Today began ordinarily. I put a load of diapers in the wash, fried a couple eggs and begged Bugbee to postpone his departure for the office another ten minutes so I could shower. I needed to clean the floors, but a million other tiny “jobs” clutter my brooding mind. One simple task that could be easily achieved was taking the bag filled with recycling out to the bins. Normally Buglet remains in the great room, closed off from the kitchen by the baby gate, however this morning he was with me swatting alphabet magnets off the refrigerator with his hockey stick. When he realized I had opened the back door, Buglet abandoned his game. I told him I would be right back and asked him to stay where he was, by the door. This was my first mistake, or perhaps closing the door behind me was my initial oversight. (There are many teensy weensy careless acts in motherhood that go without regard, however when the forecast is either misinterpreted or ignored nothing can detain a coming fiasco.) My second mistake was not bringing my cellphone.
Like a well-prepared mother, I have an insurance plan for just about every circumstance. I bring my cell phone on walks in case I get abducted (Woman Uses Cell Phone as Weapon). I bring water and diapers every time I leave the house (except that last trip to Home Debot). I think of the hundred ways Buglet could choke, cutting his food into crumbs and the numerous ways he might crack his skull open dampens trips to the park. The whole of these stresses should have been reason for me to heed the penetrating thought whizzing across my consciousness like a bird alighting from the grape vines, maybe it is a bad idea to leave Buglet standing in front of a closed door as he is now tall enough to reach the dead bolt. But what two year old could slip a dead bolt into locked position, especially one with such hitches and position requirement for proper latching? This consideration was followed by a cascade of others: remember to restart rinse cycle on wash, check water levels in bamboo plants, clean out cat boxes, so that the worrisome notion became the whimsical flight of dream.
My list of chores still compressed my skull as I climbed the step. In the second before I turned the doorknob I was struck again by the laughable thought that the knob would not twist, followed by the fact that it did not, in fact, budge. For an instant I had the overwhelming sensation I was caught in a waking nightmare.
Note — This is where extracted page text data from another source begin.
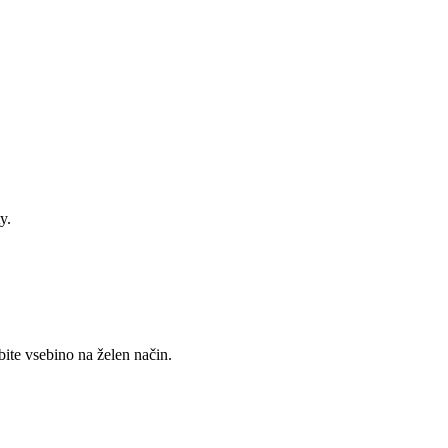
y.
ite vsebino na želen način.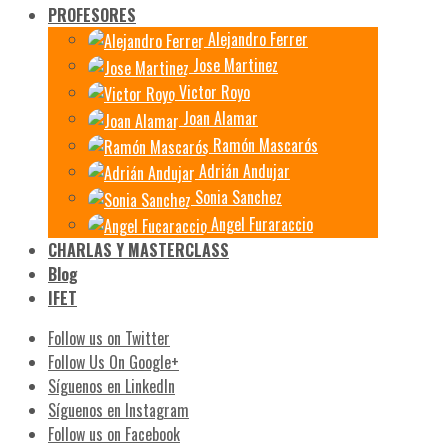
PROFESORES
Alejandro Ferrer
Jose Martinez
Victor Royo
Joan Alamar
Ramón Mascarós
Adrián Andujar
Sonia Sanchez
Angel Furaraccio
CHARLAS Y MASTERCLASS
Blog
IFET
Follow us on Twitter
Follow Us On Google+
Síguenos en LinkedIn
Síguenos en Instagram
Follow us on Facebook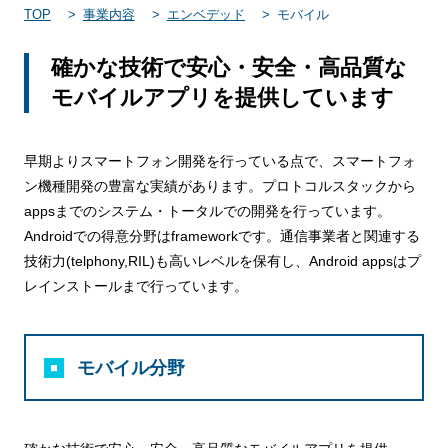
TOP
事業内容
エンベデッド
モバイル
確かな技術で安心・安全・高品質な
モバイルアプリを提供しています
早期よりスマートフォン開発を行っている点で、スマートフォ
ン機種開発の豊富な実績があります。プロトコルスタックから
appsまでのシステム・トータルでの開発を行っています。
Androidでの得意分野はframeworkです。通信事業者と関連する
技術力(telphony,RIL)も高いレベルを保有し、Android appsはプ
レインストールまで行っています。
モバイル分野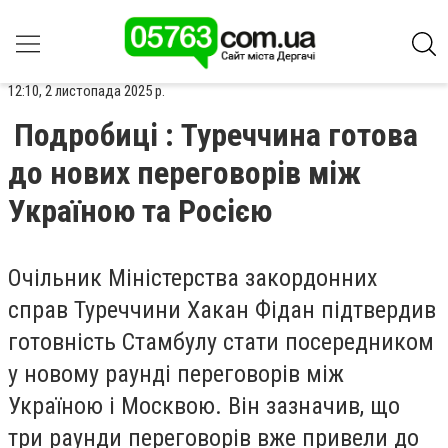
12:10, 2 листопада 2025 р.
Подробиці : Туреччина готова
до нових переговорів між
Україною та Росією
Очільник Міністерства закордонних
справ Туреччини Хакан Фідан підтвердив
готовність Стамбулу стати посередником
у новому раунді переговорів між
Україною і Москвою. Він зазначив, що
три раунди переговорів вже привели до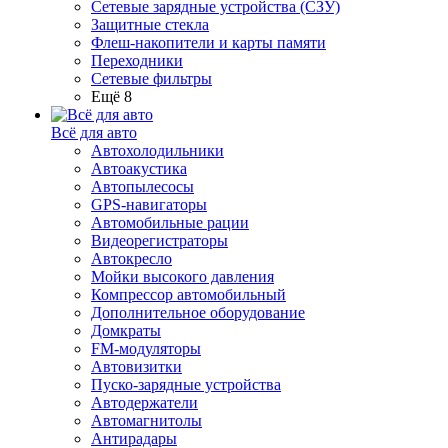
Сетевые зарядные устройства (СЗУ)
Защитные стекла
Флеш-накопители и карты памяти
Переходники
Сетевые фильтры
Ещё 8
Всё для авто
Автохолодильники
Автоакустика
Автопылесосы
GPS-навигаторы
Автомобильные рации
Видеорегистраторы
Автокресло
Мойки высокого давления
Компрессор автомобильный
Дополнительное оборудование
Домкраты
FM-модуляторы
Автовизитки
Пуско-зарядные устройства
Автодержатели
Автомагнитолы
Антирадары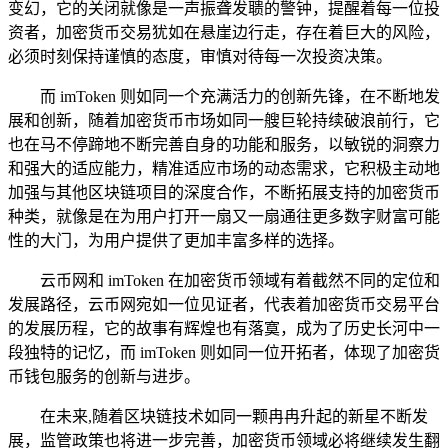
变幻，它的关闭就像是一声振聋发聩的警钟，提醒着每一位投
资者，加密货币交易犹如在悬崖边行走，存在着巨大的风险，
必须时刻保持谨慎的态度，审慎对待每一次投资决策。
而 imToken 则如同一个充满活力的创新先锋，在不断地发
展和创新，随着加密货币市场如同一艘巨轮持续破浪前行，它
也在马不停蹄地不断完善自身的功能和服务，以敏锐的洞察力
和强大的适应能力，精准适应市场的动态需求，它积极主动地
加强与其他区块链项目的深度合作，不断拓展支持的加密货币
种类，就像是在为用户打开一扇又一扇通往更多数字财富可能
性的大门，为用户提供了更加丰富多样的选择。
云币网和 imToken 在加密货币领域有着截然不同的定位和
发展路径，云币网宛如一位见证者，代表着加密货币交易平台
的发展历程，它的故事有辉煌也有落寞，成为了历史长河中一
段独特的记忆，而 imToken 则如同一位开拓者，体现了加密货
币钱包服务的创新与进步。
在未来,随着区块链技术如同一颗冉冉升起的新星不断发
展，监管政策也将进一步完善，加密货币领域必将继续发生翻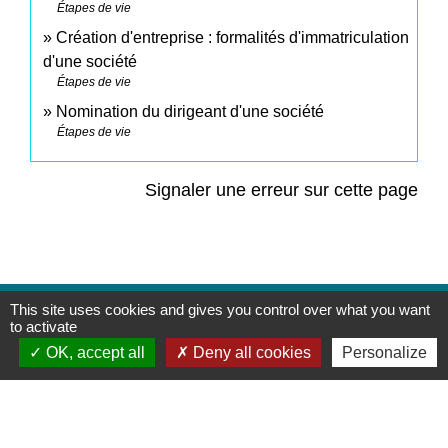
Étapes de vie
Création d'entreprise : formalités d'immatriculation
d'une société
Étapes de vie
Nomination du dirigeant d'une société
Étapes de vie
Signaler une erreur sur cette page
This site uses cookies and gives you control over what you want
Contacts
to activate
OK, accept all
Deny all cookies
Personalize
Commune de Saint-Mesmes
12 rue de Richebourg
77410 Saint-Mesmes - FRANCE
+33 1 60 26 24 20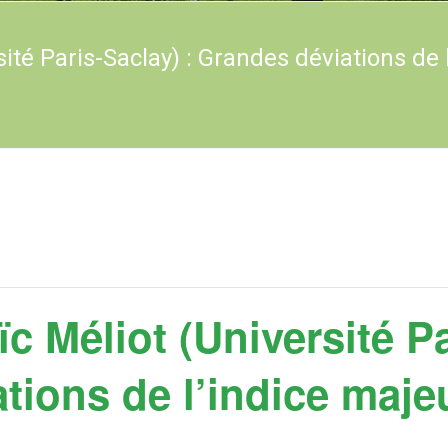
sité Paris-Saclay) : Grandes déviations de
ïc Méliot (Université Pa
tions de l’indice maje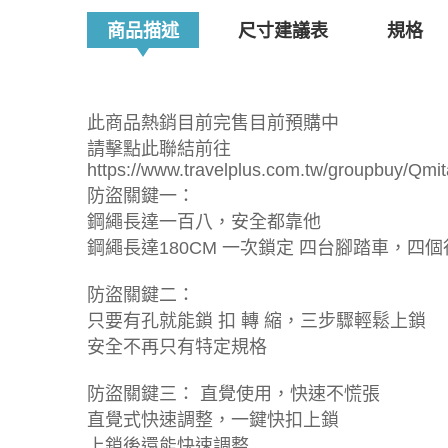
商品描述
尺寸建議表
規格
此商品熱銷目前完售目前預購中
請擊點此聯結前往
https://www.travelplus.com.tw/gr
防盜關鍵一：
鋼繩長達一百八，安全都靠他
鋼繩長達180CM 一次鎖定 四台腳踏車，四
防盜關鍵二：
只要有孔就能鎖 扣 轉 縮，三步驟輕鬆上鎖
安全不再只有特定規格
防盜關鍵三： 直覺使用，快速不慌張
直覺式快速調整，一鍵快扣上鎖
上鎖後還能快速調整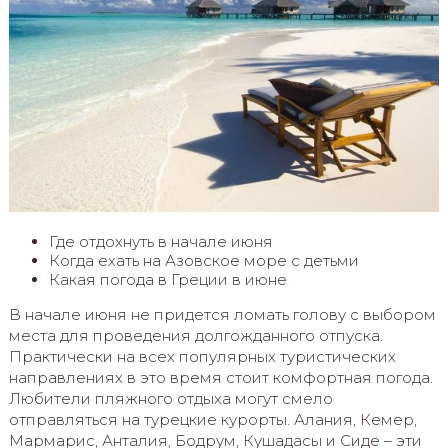
Где отдохнуть в начале июня
Когда ехать на Азовское море с детьми
Какая погода в Греции в июне
В начале июня не придется ломать голову с выбором
места для проведения долгожданного отпуска.
Практически на всех популярных туристических
направлениях в это время стоит комфортная погода.
Любители пляжного отдыха могут смело
отправляться на турецкие курорты. Алания, Кемер,
Мармарис, Анталия, Бодрум, Кушадасы и Сиде – эти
Several times I tried to twist the knob, hearing an echo as the door caught when I leaned into it.
“Buglet!” I screeched, far to frantically than one should when dealing with a toddler in a situation like this, but at the time my emotions were taking over. He answered me happily with the sort of ambiguous language granted a two year old. After hearing he was in fact alive and well (he had not harmed himself in the minute it took me to take out the trash) I began to think about options. The house was impenetrable. All the windows were double paned, equipped with a storm window barely accessible from the inside, let alone the outside. I wasn’t getting in through a window. I thought fast, though time felt like it was moving in slow motion. I had no idea how long I had before Buglet did something harmful to his person. It was Thursday. This meant, thankfully, Bugbee was nearby at his office, not, say, the stove shop across town. Still, he was about fifteen blocks away. If I ran—which I could never do the whole way—it would take me about eight minutes. If I could call him…
I thought feebly about the neighbors. One of them was bound to be home, but that would still mean leaving Buglet unattended for several minutes. Instead of running frantically across the street I asked my son if he could unlock the door. (In retrospect I am unsure as to why this action did not come to me immediately.)
“Ok,” he responded in a matter of fact voice and I could hear the doorknob rattle.
“Not that one, the dead bolt, the one you locked.” Was I screaming? “Honey, try again, I know you can do it.” My insides were shattering. The dead bolt was new, but the door was old and sometimes had to be pushed on to relieve the lock. I pulled the knob towards me and said, “There, now try again.” For a moment I thought we hung over a chasm, having lost our grip on the rock wall we were climbing and I was relying on my baby to pull us both up.
“Ok,” came his steady call. Just as I felt myself slipping from an invisible harness I heard the sweet sound of the lock, our lock, clicking open. I fell on the door in relief. There he was, my smiling child, with his head of floppy white hair, his brown eyes, perfect replicas of his Pop Pop’s, glinting with the light of a brand new day.
“Mama is so proud of you,” I sang to him, squeezing his magnificent little body in my arms (nothing like a traumatic experience to bring us closer together).
Since the “great lock out” Buglet insists on bolting the door every morning after kissing his Pop Pop goodbye for the day. Never again, I think, every morning, sticking my wad of keys in a jean’s pocket. How many more unforeseeable hazards lie ahead? How many preventable perils lurk around every corner, or hang above my head like a spider descending? As mothers it is impossible not to taint our happiness with these pest of existence. But the moral, Mothers? Forego the worry. It’s all out of our control.